American marksmen were crouched on the community hall roof: security men in mirrored shades manned the wire separating the Clintons from locals. The housing project, still a building site, seemed too fragile for the 20-vehicle cavalcade crawling around a narrow dirt track, carefully avoiding the ducks.
Soon Hillary and Bill, of the White House, Washington, were breathlessly admiring Veliswa Mbeki's new inside flush loo. But Mr Mofokeng seemed to find nothing incongruous in the surrealest of scenes. "I am just so proud," he said.
It is easy to be cynical about the US tour of the world's poorest continent. But yesterday the Clintons did manage to reach through the suffocating security and the wire to touch local people.
It would be hard not to be moved by the sight the Clintons had just whizzed by on the other side of the road.
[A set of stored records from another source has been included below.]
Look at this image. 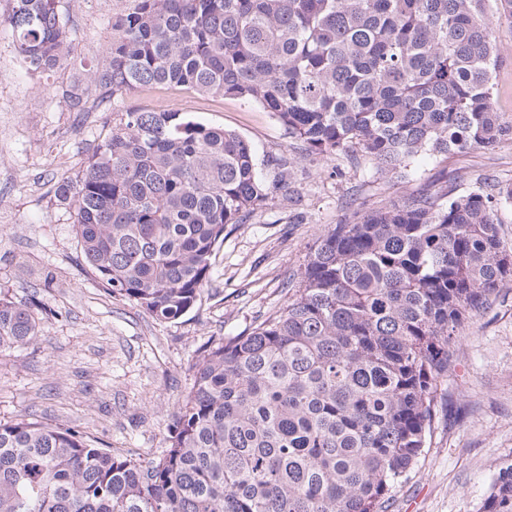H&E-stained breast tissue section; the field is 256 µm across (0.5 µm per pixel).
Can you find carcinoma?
<instances>
[{
    "mask_svg": "<svg viewBox=\"0 0 512 512\" xmlns=\"http://www.w3.org/2000/svg\"><path fill=\"white\" fill-rule=\"evenodd\" d=\"M11 2L0 26L28 69L66 74L58 0ZM499 64L482 0H136L63 99L86 111L87 82L101 105L163 85L244 100L306 153L360 151L393 182L423 152L512 138ZM269 194L237 134L139 108L53 191L100 283L161 321L195 308L224 229ZM508 203L511 185L445 187L328 228L278 314L201 352L154 460L0 422V512H387L426 448L460 329L512 279ZM40 332L29 305L0 298V355ZM479 512H512V464Z\"/></svg>",
    "mask_w": 512,
    "mask_h": 512,
    "instance_id": "1",
    "label": "carcinoma"
}]
</instances>
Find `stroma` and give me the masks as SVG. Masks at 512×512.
I'll list each match as a JSON object with an SVG mask.
<instances>
[{"label":"stroma","instance_id":"35a3bbf8","mask_svg":"<svg viewBox=\"0 0 512 512\" xmlns=\"http://www.w3.org/2000/svg\"><path fill=\"white\" fill-rule=\"evenodd\" d=\"M134 0H59L77 59L101 61L112 25ZM501 66L498 111L512 118V20L485 0ZM60 78L29 72L0 27V293L41 308V336L0 356V421L25 416L72 427L96 446L148 461L165 446L170 413L209 343L246 334L282 308L319 236L425 188L464 191L512 185V140L447 157L412 159L407 179L388 185L363 155L304 154L260 106L156 86L115 97L108 112L68 111ZM130 108L179 110L235 131L271 188L266 205L227 226L197 306L172 322L108 294L85 264L69 211L53 188L83 166L112 115ZM295 165L276 187L277 158ZM512 462V281L461 331L432 432L387 512H478L493 478Z\"/></svg>","mask_w":512,"mask_h":512}]
</instances>
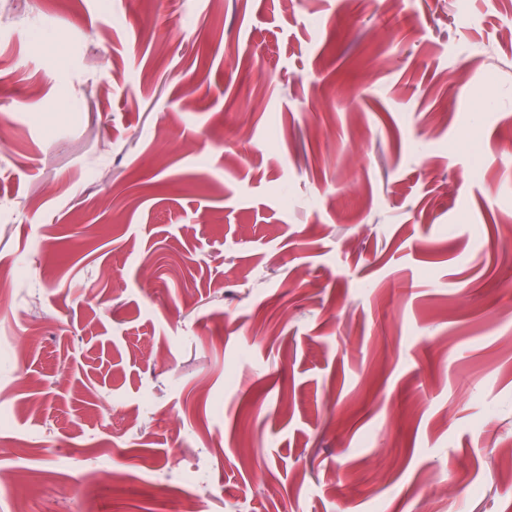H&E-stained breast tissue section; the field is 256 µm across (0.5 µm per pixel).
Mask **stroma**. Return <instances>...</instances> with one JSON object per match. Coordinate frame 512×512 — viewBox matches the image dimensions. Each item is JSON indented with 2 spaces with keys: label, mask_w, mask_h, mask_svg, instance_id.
<instances>
[{
  "label": "stroma",
  "mask_w": 512,
  "mask_h": 512,
  "mask_svg": "<svg viewBox=\"0 0 512 512\" xmlns=\"http://www.w3.org/2000/svg\"><path fill=\"white\" fill-rule=\"evenodd\" d=\"M509 226L512 0H0V512H512Z\"/></svg>",
  "instance_id": "35a3bbf8"
}]
</instances>
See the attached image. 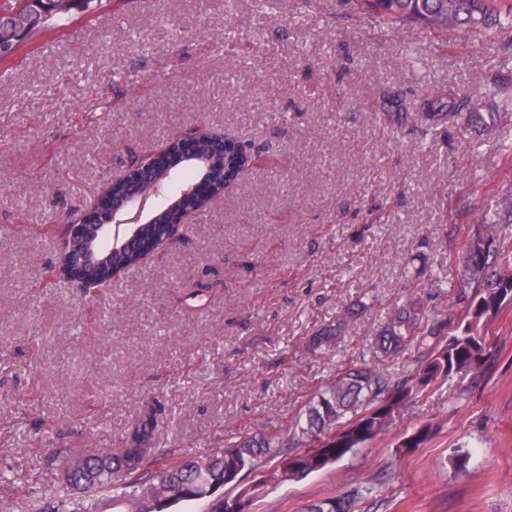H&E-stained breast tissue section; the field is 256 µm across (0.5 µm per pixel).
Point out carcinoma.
<instances>
[{
    "label": "carcinoma",
    "instance_id": "1",
    "mask_svg": "<svg viewBox=\"0 0 512 512\" xmlns=\"http://www.w3.org/2000/svg\"><path fill=\"white\" fill-rule=\"evenodd\" d=\"M351 7L383 18L392 29L415 23L428 34L453 33L460 38L490 35L504 27L512 28V0H346ZM485 111L472 104L469 94L448 92V101L439 98L424 103L419 121L424 133L440 127L456 128L465 124L479 131L495 128L501 120L512 118V97L495 83L484 91ZM213 131L201 133L200 156L184 161L196 186L193 194L174 191L156 210V220L144 224L140 234L151 241L160 224H171L186 212L197 213L221 190L234 187L250 166L251 150L235 149L224 141V154L214 150ZM145 192L167 181L162 164L150 170H138ZM99 267L88 268L77 255H61L59 267L73 278L101 284L120 272L141 263L135 253L116 252L112 260L92 241ZM462 288L455 296L462 305L459 320H437L418 300L395 305L389 316L374 330L369 351L375 363L352 362L338 369L323 390L318 392L294 420L270 423L254 434L239 436L225 446L221 454L197 456L157 471L148 469L156 457V448H121L118 452L75 453L63 465L76 467L74 475L59 481L56 493L61 502L84 507L80 495L92 497V503L105 508L119 506L121 512H133L145 495L157 494L166 510V502L202 498L218 483L240 481L241 473L253 472L263 457H277L281 474L294 478L308 475L355 453L366 441L386 431L396 417L420 394L454 375L476 367L489 350V323L502 307L512 302V189L495 197L494 204L478 225L470 231L457 255ZM338 321L315 336L317 347L333 348L343 333ZM414 349L403 375L390 371L400 355Z\"/></svg>",
    "mask_w": 512,
    "mask_h": 512
}]
</instances>
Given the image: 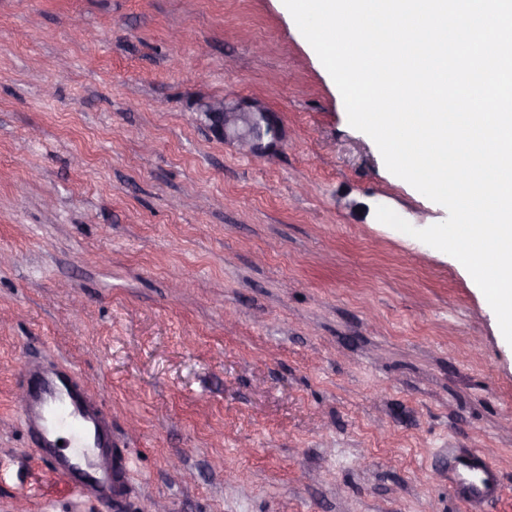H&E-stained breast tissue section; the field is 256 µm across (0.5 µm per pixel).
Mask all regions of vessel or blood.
Wrapping results in <instances>:
<instances>
[{
	"label": "vessel or blood",
	"mask_w": 512,
	"mask_h": 512,
	"mask_svg": "<svg viewBox=\"0 0 512 512\" xmlns=\"http://www.w3.org/2000/svg\"><path fill=\"white\" fill-rule=\"evenodd\" d=\"M23 382L19 413L42 463L67 479L73 468H83L88 478L77 486L81 496L107 503L122 500L126 489L122 471L114 467L112 419L101 401L66 371L28 369ZM500 489L488 457L449 449L448 492L464 512L494 499Z\"/></svg>",
	"instance_id": "b4317fda"
}]
</instances>
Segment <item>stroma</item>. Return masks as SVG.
<instances>
[{
	"label": "stroma",
	"instance_id": "obj_1",
	"mask_svg": "<svg viewBox=\"0 0 512 512\" xmlns=\"http://www.w3.org/2000/svg\"><path fill=\"white\" fill-rule=\"evenodd\" d=\"M263 97L267 156L200 106ZM283 0H0V512H512V345ZM99 394L112 508L37 458L27 361ZM501 489L493 463L482 453L448 449V493L464 511L494 499Z\"/></svg>",
	"mask_w": 512,
	"mask_h": 512
}]
</instances>
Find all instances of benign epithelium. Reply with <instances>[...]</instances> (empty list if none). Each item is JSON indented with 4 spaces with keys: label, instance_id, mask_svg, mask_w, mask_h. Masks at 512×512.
<instances>
[{
    "label": "benign epithelium",
    "instance_id": "1",
    "mask_svg": "<svg viewBox=\"0 0 512 512\" xmlns=\"http://www.w3.org/2000/svg\"><path fill=\"white\" fill-rule=\"evenodd\" d=\"M203 112L216 136L245 154L269 153L284 141L279 117L259 99L210 100Z\"/></svg>",
    "mask_w": 512,
    "mask_h": 512
}]
</instances>
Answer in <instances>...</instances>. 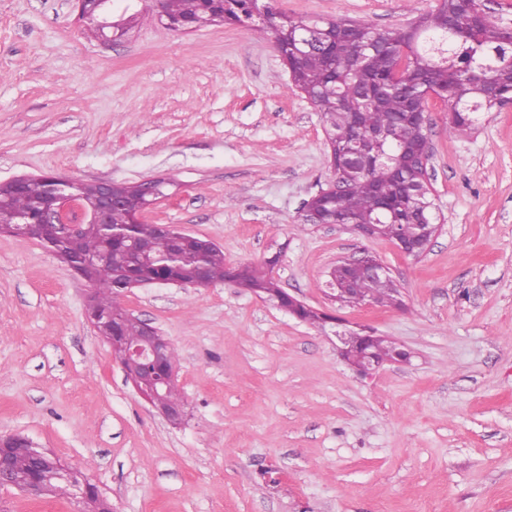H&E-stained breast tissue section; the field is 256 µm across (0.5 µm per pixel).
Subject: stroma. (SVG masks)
Here are the masks:
<instances>
[{
  "mask_svg": "<svg viewBox=\"0 0 512 512\" xmlns=\"http://www.w3.org/2000/svg\"><path fill=\"white\" fill-rule=\"evenodd\" d=\"M438 0H280L293 18L406 26ZM148 0L103 42L74 0H0V183L167 180L142 216L210 240L225 264L270 262L310 323L229 282L150 284L121 304L178 352L169 424L87 318L86 281L41 241L0 234V436L84 461L114 512H512V106L448 133L430 99L428 186L442 227L418 258L304 220L333 179L321 112L272 34L180 33ZM366 249L397 306L338 307L339 257ZM410 352L357 374L330 336Z\"/></svg>",
  "mask_w": 512,
  "mask_h": 512,
  "instance_id": "35a3bbf8",
  "label": "stroma"
}]
</instances>
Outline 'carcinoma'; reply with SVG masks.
Here are the masks:
<instances>
[{"label": "carcinoma", "instance_id": "carcinoma-1", "mask_svg": "<svg viewBox=\"0 0 512 512\" xmlns=\"http://www.w3.org/2000/svg\"><path fill=\"white\" fill-rule=\"evenodd\" d=\"M276 0H159L160 14L172 21L187 18L237 23L253 17V11L264 15L275 42L288 61V70L295 86L310 93L314 105L322 113L329 143L334 150L358 151L365 144L368 132H387L390 142L385 156L365 168H337L334 178L343 182V189L308 203L307 223L348 220L370 224L380 220V233L390 231L391 224H434L437 216L434 203L421 183L414 167L401 166L396 160L397 140L425 136V129L410 128L402 123L409 109V97L419 96L426 87H433L437 97L448 104V134H463L471 129L482 112L499 108L498 100L512 98V24L480 14L479 0H439L437 10L407 27L376 30L358 22L353 32L328 57L323 44L328 42L324 31L350 25V20L312 23L292 18L276 5ZM403 54L407 64L400 86L387 88L376 95L378 86L387 82L395 58ZM45 184L32 182L27 191L19 193L0 187V199L14 214L36 218L42 205ZM142 206L141 195L133 190L126 208L113 216L121 225H132L139 243L147 248L143 258L164 255L169 245L158 225L135 219ZM48 247L64 262L73 265L86 256H99L105 251L104 239L96 232H87L72 241L57 237L42 228ZM210 282L224 281L228 268L224 253L213 247L203 255ZM125 260L121 249L112 253V260L101 259L87 273L94 287L92 301L101 310L121 308L115 287L117 265ZM198 254L139 265L131 269L137 276H157L193 284ZM240 284L254 292L278 301L283 308L292 306L274 279L262 268L245 270ZM398 287L390 278H360L355 289L342 291L344 306L372 301L395 306ZM369 342L373 358L385 362L396 357L405 362L409 354L380 336L351 334L352 348ZM36 463L24 442L17 443L13 453V474L20 483L28 481Z\"/></svg>", "mask_w": 512, "mask_h": 512}]
</instances>
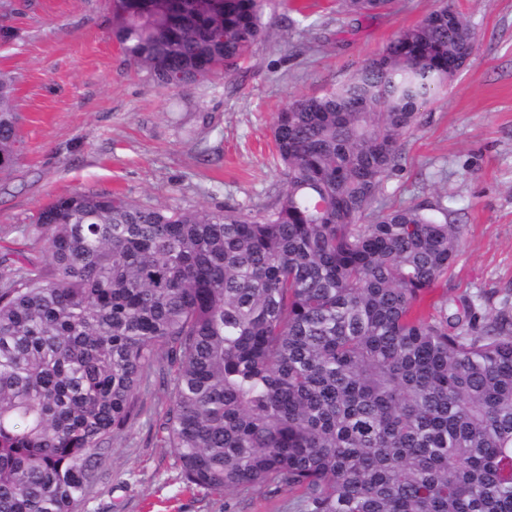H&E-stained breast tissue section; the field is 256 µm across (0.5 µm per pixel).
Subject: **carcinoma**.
I'll return each instance as SVG.
<instances>
[{"instance_id":"cac0c4a2","label":"carcinoma","mask_w":512,"mask_h":512,"mask_svg":"<svg viewBox=\"0 0 512 512\" xmlns=\"http://www.w3.org/2000/svg\"><path fill=\"white\" fill-rule=\"evenodd\" d=\"M267 0H112L157 86L228 76ZM394 0H336L359 20ZM477 47L445 0L337 88L277 113L270 207L59 197L0 247V512H85L156 375L186 487L298 491L299 512H512V306L447 287L462 225L374 206L420 107ZM0 177L18 164L0 76Z\"/></svg>"}]
</instances>
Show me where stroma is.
<instances>
[{
    "mask_svg": "<svg viewBox=\"0 0 512 512\" xmlns=\"http://www.w3.org/2000/svg\"><path fill=\"white\" fill-rule=\"evenodd\" d=\"M302 2L296 16L288 0H268L270 36L240 70L174 91L127 63L111 37L110 0H0L14 30L0 40V71L15 81L20 117L19 162L0 178V244L75 191L191 210L268 204L284 183L274 114L345 81L438 4L400 0L345 27L331 0ZM450 2L478 47L421 108L379 198L448 206L463 226L448 294H484L493 311L512 293V0ZM141 398L143 414L114 441L112 480L88 512H292L297 496L286 490L187 491L171 449L153 437L169 395L153 382Z\"/></svg>",
    "mask_w": 512,
    "mask_h": 512,
    "instance_id": "stroma-1",
    "label": "stroma"
}]
</instances>
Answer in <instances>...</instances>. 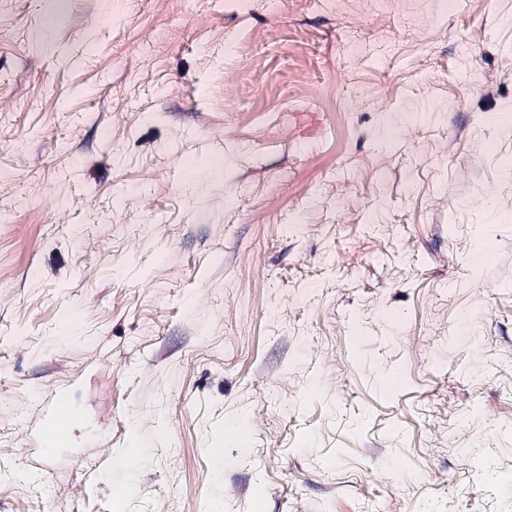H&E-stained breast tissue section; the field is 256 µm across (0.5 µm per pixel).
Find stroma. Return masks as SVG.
I'll list each match as a JSON object with an SVG mask.
<instances>
[{"instance_id": "stroma-1", "label": "stroma", "mask_w": 512, "mask_h": 512, "mask_svg": "<svg viewBox=\"0 0 512 512\" xmlns=\"http://www.w3.org/2000/svg\"><path fill=\"white\" fill-rule=\"evenodd\" d=\"M406 2L0 0V512H512V0ZM47 403L52 408L51 420L44 429L46 449L49 451L51 448L59 447L64 441L67 423L72 419L75 410L67 394L62 391L49 394Z\"/></svg>"}]
</instances>
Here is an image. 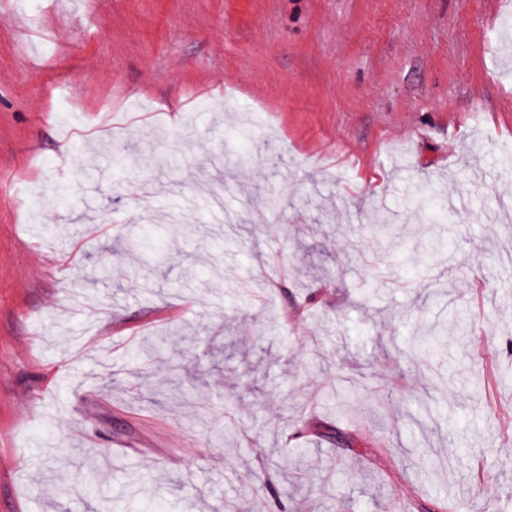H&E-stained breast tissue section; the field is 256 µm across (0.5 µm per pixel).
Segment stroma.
Returning a JSON list of instances; mask_svg holds the SVG:
<instances>
[{
  "instance_id": "obj_1",
  "label": "stroma",
  "mask_w": 512,
  "mask_h": 512,
  "mask_svg": "<svg viewBox=\"0 0 512 512\" xmlns=\"http://www.w3.org/2000/svg\"><path fill=\"white\" fill-rule=\"evenodd\" d=\"M71 2L0 0V512H512V0Z\"/></svg>"
}]
</instances>
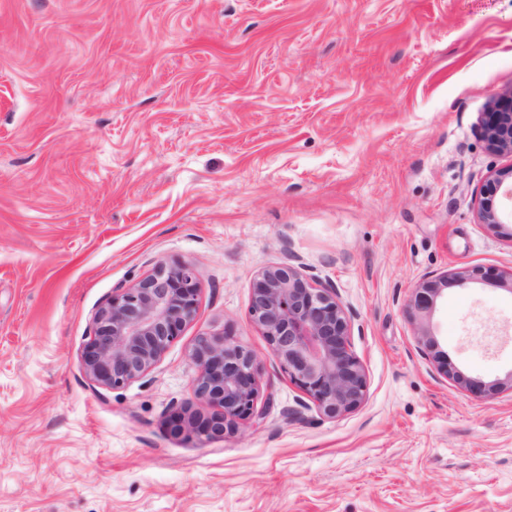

South Africa has no shortage of appalling housing, but Philippi, a vast squatter camp of cardboard and corrugated iron, is among the worst.
Mrs Clinton first visited Mxenge last year on a solo trip to South Africa. She said yesterday that she was impressed by the scheme in which shack dwellers - predominantly women - save for and build their own homes.
Mr Mofokeng still lives across the road. Everyone there, he says, dreams of moving to Mxenge. But most are unemployed and have no money to save. President Clinton said yesterday that Mxenge was a model that could be replicated throughout South Africa.
If only the housing crisis could be that easily solved. The project is innovative but low incomes and a shortage of affordable land - Mxenge is built on land donated by the Catholic church - are major obstacles to it spreading.
Presidential optimism reigned again later in Mr Clinton's historic speech to the South African parliament. It was a triumphant moment for the ANC - to have the first US president to visit South Africa praise its achievements. US anger at South Africa's support for Libya and Iraq were forgotten. Mr Clinton's hosts suffered reciprocal amnesia, forgetting America's early bolstering of apartheid during the Cold War.
South Africa is the political highpoint for the Clintons on this six- country tour. President Mandela and his companion Graca Machel warmly embracing the Clintons yesterday - this is the image most likely to delight the public - particularly black Americans - back home. And Mr Clinton took care to connect the struggle of blacks in the US and South Africa, and said much rested in both countries on South Africa achieving its dream of a multiracial democracy. "America wants a strong South Africa," he said. "America needs a strong South Africa."